# Texte présenté:

David Lappartient, l'arrangeur
C’est là qu’un troisième homme entre en piste, en juillet 2023 : David Lappartient, le tout nouveau président du Comité national olympique français. L’homme a trois atouts pour lui : c’est un politique hors pair, il préside le conseil départemental du Morbihan (divers droite). Membre du CIO et président de l’Union cycliste internationale, il connaît la planète sport sur le bout des doigts. Il a surtout un sens aigu de la diplomatie. David Lappartient met du liant, impose le tempo, éteint les incendies naissants. "Sans David, la France n'aurait jamais obtenu les JO de 2030", pense même Jean-Christophe Rolland, membre du CIO. Surtout, David Lappartient a de l’ambition : succéder un jour à Thomas Bach à la tête du CIO. Faire avancer le dossier Alpes 2030, c’est s’attirer les grâces du président de l’organisation suisse qui pourrait bien lui renvoyer l’ascenseur le moment venu. En une soirée seulement, les trois hommes choisissent les sites qui accueilleront les épreuves. Dans les Alpes du nord, la cérémonie d’ouverture. A Nice - chez l’ami Estrosi - sur la promenade des Anglais, la cérémonie de clôture. Le ski alpin et de fond dans le nord, les nouvelles disciplines comme le ski de bosses au sud. Toutes les épreuves de patinage auront lieu, elles, dans une nouvelle patinoire qui devrait sortir de terre à Nice. Seule inconnue, l’anneau de vitesse où rien n’est encore tranché.

# Consignes:
(1) Répondez à ces questions sur le texte consacré à David Lappartient :
(a) Quel conseil départemental David Lappartient préside-t-il ?
(b) D'après Jean-Christophe Rolland, qu'est-ce que la France n'aurait jamais obtenu sans David ?
(c) Où se tiendra la cérémonie de clôture ?
(2) Prolongez en quelques phrases le texte sur David Lappartient, à partir de sa dernière phrase.

# Données fournies:
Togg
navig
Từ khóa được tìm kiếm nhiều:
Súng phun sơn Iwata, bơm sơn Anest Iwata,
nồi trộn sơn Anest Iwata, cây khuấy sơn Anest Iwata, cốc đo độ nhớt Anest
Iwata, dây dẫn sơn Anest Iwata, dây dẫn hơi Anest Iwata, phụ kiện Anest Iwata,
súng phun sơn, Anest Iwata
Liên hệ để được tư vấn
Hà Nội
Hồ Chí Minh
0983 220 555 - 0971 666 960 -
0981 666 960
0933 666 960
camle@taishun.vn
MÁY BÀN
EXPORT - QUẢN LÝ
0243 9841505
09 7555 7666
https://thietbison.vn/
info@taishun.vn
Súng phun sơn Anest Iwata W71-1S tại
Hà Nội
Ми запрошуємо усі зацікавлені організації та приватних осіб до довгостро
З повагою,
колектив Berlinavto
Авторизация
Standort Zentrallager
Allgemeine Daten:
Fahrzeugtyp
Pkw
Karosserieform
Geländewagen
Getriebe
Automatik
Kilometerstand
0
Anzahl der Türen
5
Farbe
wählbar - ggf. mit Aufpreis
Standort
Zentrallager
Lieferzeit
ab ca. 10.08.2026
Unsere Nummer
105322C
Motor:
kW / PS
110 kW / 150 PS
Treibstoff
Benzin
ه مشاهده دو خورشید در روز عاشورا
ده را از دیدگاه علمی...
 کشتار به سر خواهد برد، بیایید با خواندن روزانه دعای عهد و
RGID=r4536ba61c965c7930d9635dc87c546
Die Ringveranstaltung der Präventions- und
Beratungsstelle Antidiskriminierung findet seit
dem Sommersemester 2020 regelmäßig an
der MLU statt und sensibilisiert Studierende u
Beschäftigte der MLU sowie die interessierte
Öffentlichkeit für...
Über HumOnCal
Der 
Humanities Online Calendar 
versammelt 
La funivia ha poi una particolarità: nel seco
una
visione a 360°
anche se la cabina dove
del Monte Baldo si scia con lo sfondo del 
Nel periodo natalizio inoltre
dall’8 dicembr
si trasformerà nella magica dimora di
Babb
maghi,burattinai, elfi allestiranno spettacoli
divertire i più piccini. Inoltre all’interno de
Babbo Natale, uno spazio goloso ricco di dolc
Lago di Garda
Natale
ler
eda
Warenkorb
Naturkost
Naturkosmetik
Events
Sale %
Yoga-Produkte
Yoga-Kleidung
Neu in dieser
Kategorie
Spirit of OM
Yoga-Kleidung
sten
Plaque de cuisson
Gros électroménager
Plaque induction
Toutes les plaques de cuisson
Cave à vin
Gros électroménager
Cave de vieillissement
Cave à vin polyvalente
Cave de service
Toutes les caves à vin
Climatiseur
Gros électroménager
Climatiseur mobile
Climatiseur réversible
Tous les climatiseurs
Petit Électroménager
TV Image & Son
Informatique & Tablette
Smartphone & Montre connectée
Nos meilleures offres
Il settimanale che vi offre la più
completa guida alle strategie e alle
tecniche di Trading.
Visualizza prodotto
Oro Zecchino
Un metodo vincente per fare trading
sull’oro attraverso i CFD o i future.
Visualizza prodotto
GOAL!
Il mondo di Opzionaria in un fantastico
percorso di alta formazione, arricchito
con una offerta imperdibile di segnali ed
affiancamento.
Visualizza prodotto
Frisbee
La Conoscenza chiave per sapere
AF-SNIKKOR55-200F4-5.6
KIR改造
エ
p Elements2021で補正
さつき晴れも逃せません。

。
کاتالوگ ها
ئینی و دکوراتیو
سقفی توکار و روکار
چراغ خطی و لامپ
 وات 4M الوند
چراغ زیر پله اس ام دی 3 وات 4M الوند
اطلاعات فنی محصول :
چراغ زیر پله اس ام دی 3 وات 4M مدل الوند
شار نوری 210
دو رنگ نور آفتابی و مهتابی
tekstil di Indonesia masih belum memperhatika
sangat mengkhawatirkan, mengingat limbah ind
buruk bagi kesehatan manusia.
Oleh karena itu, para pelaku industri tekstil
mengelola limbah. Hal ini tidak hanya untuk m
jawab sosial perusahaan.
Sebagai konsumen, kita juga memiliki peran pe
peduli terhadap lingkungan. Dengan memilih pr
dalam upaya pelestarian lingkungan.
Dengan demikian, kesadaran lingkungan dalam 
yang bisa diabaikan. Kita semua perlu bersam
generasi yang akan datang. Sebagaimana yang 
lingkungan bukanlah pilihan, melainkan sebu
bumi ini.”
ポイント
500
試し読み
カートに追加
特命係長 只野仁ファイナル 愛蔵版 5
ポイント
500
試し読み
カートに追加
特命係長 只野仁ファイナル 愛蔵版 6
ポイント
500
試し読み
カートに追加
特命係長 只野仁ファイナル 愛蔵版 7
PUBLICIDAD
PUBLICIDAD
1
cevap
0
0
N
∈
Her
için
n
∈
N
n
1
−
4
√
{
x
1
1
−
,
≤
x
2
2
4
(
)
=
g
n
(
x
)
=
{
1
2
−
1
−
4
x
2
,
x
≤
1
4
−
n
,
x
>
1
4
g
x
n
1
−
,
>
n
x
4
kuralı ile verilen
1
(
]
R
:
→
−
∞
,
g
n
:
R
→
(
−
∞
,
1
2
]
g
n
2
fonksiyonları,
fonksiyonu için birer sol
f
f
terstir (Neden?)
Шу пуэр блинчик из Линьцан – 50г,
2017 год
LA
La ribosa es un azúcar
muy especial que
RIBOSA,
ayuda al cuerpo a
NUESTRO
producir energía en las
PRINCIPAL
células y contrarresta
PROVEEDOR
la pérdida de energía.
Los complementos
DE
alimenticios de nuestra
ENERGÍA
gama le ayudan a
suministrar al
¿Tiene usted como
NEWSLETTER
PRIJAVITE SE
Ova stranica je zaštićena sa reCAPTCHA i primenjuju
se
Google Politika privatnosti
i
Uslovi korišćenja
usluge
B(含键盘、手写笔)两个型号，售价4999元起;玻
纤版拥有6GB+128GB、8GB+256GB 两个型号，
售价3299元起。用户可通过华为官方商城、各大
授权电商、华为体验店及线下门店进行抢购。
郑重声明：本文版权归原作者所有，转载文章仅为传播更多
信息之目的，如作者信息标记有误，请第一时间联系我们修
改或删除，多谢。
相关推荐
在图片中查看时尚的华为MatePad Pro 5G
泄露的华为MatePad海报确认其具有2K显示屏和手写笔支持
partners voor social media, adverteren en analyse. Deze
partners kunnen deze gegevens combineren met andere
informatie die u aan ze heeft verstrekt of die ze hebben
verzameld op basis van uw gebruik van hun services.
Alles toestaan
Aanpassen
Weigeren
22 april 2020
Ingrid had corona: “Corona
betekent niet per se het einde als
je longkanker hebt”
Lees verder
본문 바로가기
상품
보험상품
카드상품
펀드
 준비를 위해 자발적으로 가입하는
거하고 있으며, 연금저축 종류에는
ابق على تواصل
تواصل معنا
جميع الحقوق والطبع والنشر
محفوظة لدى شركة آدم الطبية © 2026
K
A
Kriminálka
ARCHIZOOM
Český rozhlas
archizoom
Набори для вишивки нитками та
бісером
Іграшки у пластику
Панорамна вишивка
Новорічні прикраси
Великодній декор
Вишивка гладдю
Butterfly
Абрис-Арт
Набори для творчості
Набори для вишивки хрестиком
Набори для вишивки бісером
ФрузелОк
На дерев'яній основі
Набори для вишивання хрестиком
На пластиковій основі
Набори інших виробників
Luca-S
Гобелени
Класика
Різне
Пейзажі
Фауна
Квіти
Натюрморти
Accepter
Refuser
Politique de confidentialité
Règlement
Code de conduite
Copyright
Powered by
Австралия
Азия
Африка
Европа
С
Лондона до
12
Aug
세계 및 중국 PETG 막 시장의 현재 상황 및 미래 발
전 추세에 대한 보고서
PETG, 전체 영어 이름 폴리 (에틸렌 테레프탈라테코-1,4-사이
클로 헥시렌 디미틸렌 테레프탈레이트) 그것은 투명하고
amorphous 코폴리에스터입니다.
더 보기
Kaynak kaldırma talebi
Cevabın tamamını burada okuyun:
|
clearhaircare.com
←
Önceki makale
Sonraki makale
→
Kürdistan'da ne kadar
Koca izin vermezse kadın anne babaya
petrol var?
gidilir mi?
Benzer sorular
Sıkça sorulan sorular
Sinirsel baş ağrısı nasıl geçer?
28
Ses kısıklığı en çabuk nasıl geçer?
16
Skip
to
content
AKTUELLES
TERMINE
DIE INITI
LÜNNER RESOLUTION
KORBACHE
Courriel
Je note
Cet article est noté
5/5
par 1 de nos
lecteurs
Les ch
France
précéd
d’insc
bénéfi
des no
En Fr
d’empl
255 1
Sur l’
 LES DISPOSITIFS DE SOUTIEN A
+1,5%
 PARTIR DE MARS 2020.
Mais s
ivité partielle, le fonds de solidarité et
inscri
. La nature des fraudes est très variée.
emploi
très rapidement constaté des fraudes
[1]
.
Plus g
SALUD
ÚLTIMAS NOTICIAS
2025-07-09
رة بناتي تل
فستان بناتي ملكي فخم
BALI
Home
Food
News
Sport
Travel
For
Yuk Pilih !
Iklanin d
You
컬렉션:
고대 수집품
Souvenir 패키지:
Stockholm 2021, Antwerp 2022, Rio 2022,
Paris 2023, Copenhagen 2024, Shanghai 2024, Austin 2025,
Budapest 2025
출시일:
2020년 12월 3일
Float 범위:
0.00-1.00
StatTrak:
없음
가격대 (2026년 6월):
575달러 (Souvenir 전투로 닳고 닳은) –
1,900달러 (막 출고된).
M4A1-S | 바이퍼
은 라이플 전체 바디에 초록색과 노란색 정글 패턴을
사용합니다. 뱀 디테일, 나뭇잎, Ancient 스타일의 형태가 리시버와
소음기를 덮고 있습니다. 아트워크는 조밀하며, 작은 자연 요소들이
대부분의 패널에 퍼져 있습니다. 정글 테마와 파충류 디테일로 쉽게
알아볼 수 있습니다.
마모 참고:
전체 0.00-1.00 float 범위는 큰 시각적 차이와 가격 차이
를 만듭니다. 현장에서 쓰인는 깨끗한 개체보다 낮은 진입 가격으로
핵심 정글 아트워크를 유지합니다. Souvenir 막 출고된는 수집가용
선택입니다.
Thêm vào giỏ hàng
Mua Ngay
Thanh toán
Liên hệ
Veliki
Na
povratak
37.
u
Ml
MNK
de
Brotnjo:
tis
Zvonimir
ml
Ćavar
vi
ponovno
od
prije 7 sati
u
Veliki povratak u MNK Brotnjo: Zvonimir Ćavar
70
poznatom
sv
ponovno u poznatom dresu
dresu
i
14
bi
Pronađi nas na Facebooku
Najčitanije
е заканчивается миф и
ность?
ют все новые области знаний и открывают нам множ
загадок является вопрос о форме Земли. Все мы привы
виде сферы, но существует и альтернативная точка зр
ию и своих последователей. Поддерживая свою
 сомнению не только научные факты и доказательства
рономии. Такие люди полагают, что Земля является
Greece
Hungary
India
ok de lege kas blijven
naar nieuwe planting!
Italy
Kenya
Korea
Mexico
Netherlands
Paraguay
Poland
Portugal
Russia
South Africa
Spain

# Corrigé:
(1)
(a) Celui du Morbihan.
(b) Les JO de 2030.
(c) À Nice, sur la promenade des Anglais.

(2)
Tout va à un tempo d’enfer. Trop vite ? Le trio de choc rencontre le CIO le 7 septembre 2023, dépose officiellement le dossier le 7 novembre et le CIO déclare sa flamme à la France le 29 novembre. Une candidature aux forceps qui interroge. Eric Adamkiewicz, maître de conférences en management du sport et développement territorial à l’université Paul-Sabatier à Toulouse ne décolère pas. "Ce dossier est une fuite en avant entre approximations et pensées magiques", attaque-t-il. Le meilleur exemple : la patinoire de Nice. Dans le rapport de la commission du CIO évaluant le dossier français que L’Express a pu consulter, on peut lire que le coût d’investissement de cette patinoire s’élèverait à 52,5 millions d’euros, là où le maire de la ville a communiqué sur un chiffre de 10 à 20 millions, affirmant par ailleurs que cette nouvelle infrastructure ne "coûtera rien aux Niçois". Problème, dans ce fameux document, le CIO note que les frais de fonctionnement de la patinoire devraient atteindre 2,3 millions d’euros par an alors que les recettes attendues ne devraient pas dépasser 1,6 million d’euros. Résultat, un déficit de 650 000 euros chaque année que la ville de Nice prévoit de combler par une subvention annuelle. "En clair, la ville épongera la perte", conclut Eric Adamkiewicz.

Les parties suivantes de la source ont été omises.